Formalin Air Pollution Air Quality VOC Chemical Pollutants

Abstract

Formaldehyde, commonly recognized as formalin, stands as the archetypal aldehyde, distinguished by its colorless gaseous form and acrid scent. Widespread usage and dissemination of this compound pose potential risks of dermatological and ocular irritation, respiratory ailments, genetic alterations, and carcinogenesis. This study aims to explore the concentrations of formaldehyde in both indoor and outdoor environments. The search strategy involved querying English-language articles in Google Scholar and Science Direct databases, specifically selecting those detailing formaldehyde concentrations. Ultimately, 16 articles meeting the criteria were included in the study. Results reveal that outdoor formaldehyde mean concentration reached up to 17.02 ± 11.46 ppm, while indoor level was 0.528 ± 0.527 ppm. Industrial settings exhibited the highest concentrations, with a mean of 10.73 ± 4.5 ppm. The study exposes higher formaldehyde levels in Asian countries (0.0522 ± 0.075 ppm) compared to European and North American counterparts. Additionally, concentrations displayed a tendency to rise during the summer (3.57 ± 5.03 ppm) in contrast to the winter season (3.08 ± 5.03 ppm). These findings underscore the need for heightened awareness and regulatory measures to mitigate formaldehyde exposure, especially in industrial contexts and regions with elevated concentrations.

Introduction

Formaldehyde, represented chemically as O=C2H or commonly referred to as formalin (Formal), belongs to the aldehyde family and stands as the simplest organic molecule. It manifests as a colorless, flammable gas with a pungent odor, existing in a polymerized form that poses dangers and can generate secondary pollutants due to its high reactivity. Typically derived from methanol, it can be in liquid form (formalin) or solid form (Para formalin). When entering the body, formaldehyde can undergo conversion into formic acid, elevating blood acidity. Exposure through skin contact, ingestion, or inhalation yields immediate physiological effects, including skin, eye, and respiratory irritation.

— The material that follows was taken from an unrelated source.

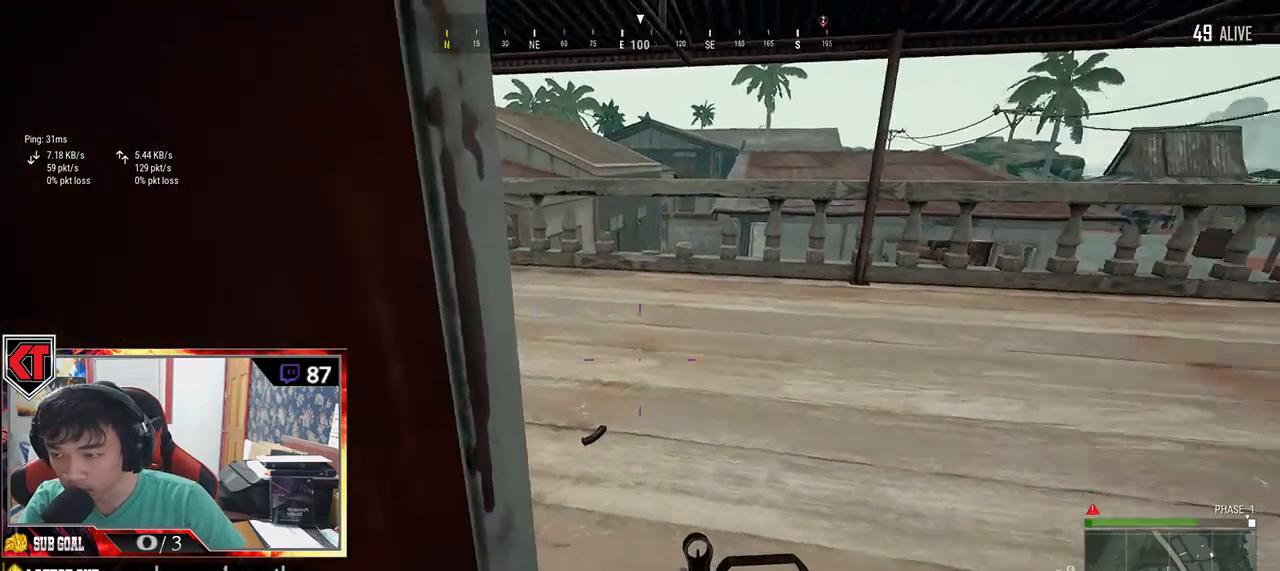
{"keys": ["w"], "mouse": [], "events": [[17, "s", "down"], [117, "a", "up"], [233, "a", "down"], [233, "s", "up"], [300, "a", "up"], [367, "d", "down"], [400, "w", "down"], [500, "d", "up"]]}
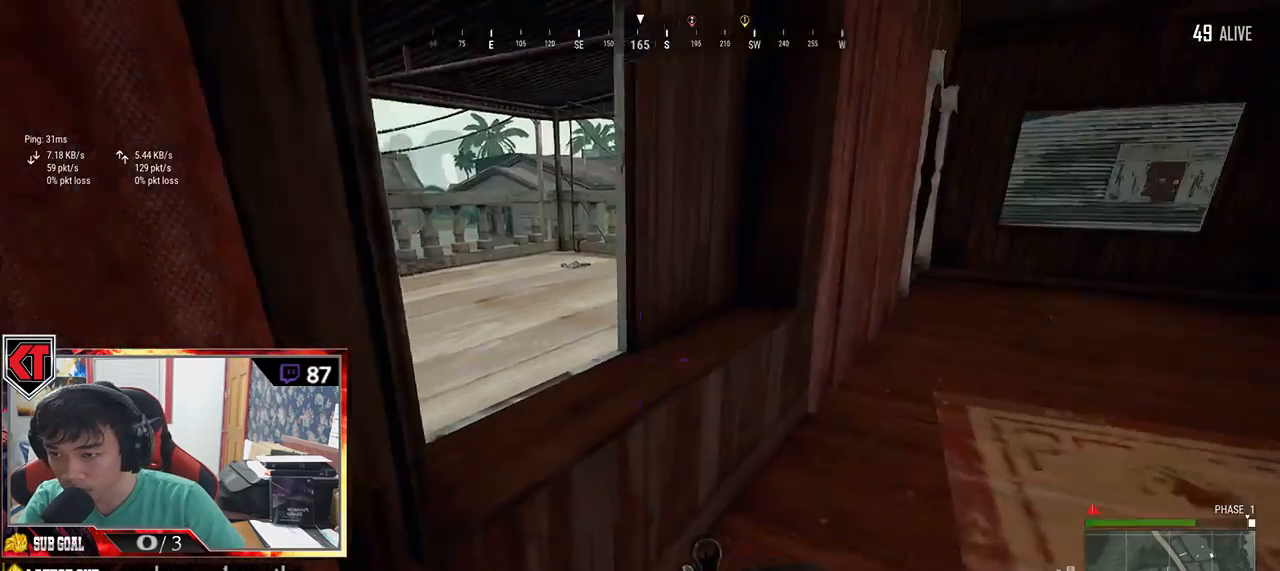
{"keys": ["shift", "w"], "mouse": [], "events": [[267, "shift", "down"]]}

Numerous studies confirm both acute and chronic effects, highlighting formaldehyde’s carcinogenicity in laboratory animals and its impact on human respiratory capacity [1, 2].

Formaldehyde poisoning symptoms encompass weakness, headache, abdominal pain, dizziness, confusion, anxiety, reduced central nervous system activity, and shock [3]. Importantly, it is classified as the 25th carcinogenic compound by the EPA and designated a human carcinogen by the International Agency for Research on Cancer [4].

In medical settings, formaldehyde finds use in disinfecting and sterilizing surgical tools. A 10% solution serves as a preservative and tissue stabilizer in pathology applications. However, inhalation of formaldehyde in these contexts has been linked to adverse respiratory effects [3]. The chemical industry extensively employs formaldehyde in the production of various goods, such as home cleaners, paints, textiles, and pesticides. Its potent preservation effects, attributed to antioxidant characteristics, involve protein denaturation and inhibition of microbial proliferation [4]. Its disinfection mechanism, interacting with amine groups, deactivates proteins and alters nucleic acid structure [5]. Recognized as a prevalent air contaminant due to its hazardous properties and atmospheric dispersion, regulatory standards, including OSHA guidelines, are in place for occupational exposure. The permissible threshold for an 8-hour exposure is set at 0.75 ppm (time-weighted average), with a short-term exposure limit of 2 ppm [2]. A study by Vosoqi et al. identified 36 businesses, as designated by the World Health Organization (WHO), where workers face formaldehyde exposure [2]. Given its substantial health hazards and widespread industrial use, diligent regulation and monitoring of formaldehyde levels are imperative to protect both occupational workers and the general population from its adverse effects.

Study Method

The current systematic review is grounded in funded articles sourced from the “Google Scholar” and “Science Direct” databases, covering the period from October 7 to 22, 2022. No time filtering was applied to the articles during the search process. The search strategy employed the keywords “air” AND “formaldehyde” in both databases. The primary inclusion criterion was the reporting of formaldehyde concentrations in indoor or outdoor air. Articles that did not provide information on formaldehyde in the air were excluded. A total of 22,917 articles were initially identified using the specified keywords. In the first step, articles with titles, abstracts, and keywords containing both “air” and “formaldehyde” were selected. Duplicate entries were subsequently removed, resulting in a refined selection of 50 articles. In the next phase, a comprehensive examination of these 50 articles was undertaken, leading to the identification of 16 articles that reported formaldehyde concentrations. These 16 articles met the criteria and were ultimately included in the study for further analysis.

Results and Discussion

Concentration of Formaldehyde in Indoor and Outdoor Air

In the analysis of the 16 reviewed articles, formaldehyde concentrations in both indoor and outdoor air were investigated. Out of the total, 11 articles reported indoor concentrations, revealing an average of 0.527 ± 0.528 ppm (SE = 0.46 ppm, Median = 0.5 ppm). There was no significant difference for the concentrations between the groups (Mann- Whitney U, p-v>0.5). The highest recorded concentration was observed in industrial settings, reaching 1.053 ppm, while the lowest average formaldehyde quantity was reported in residential environments at 0.04 ppm.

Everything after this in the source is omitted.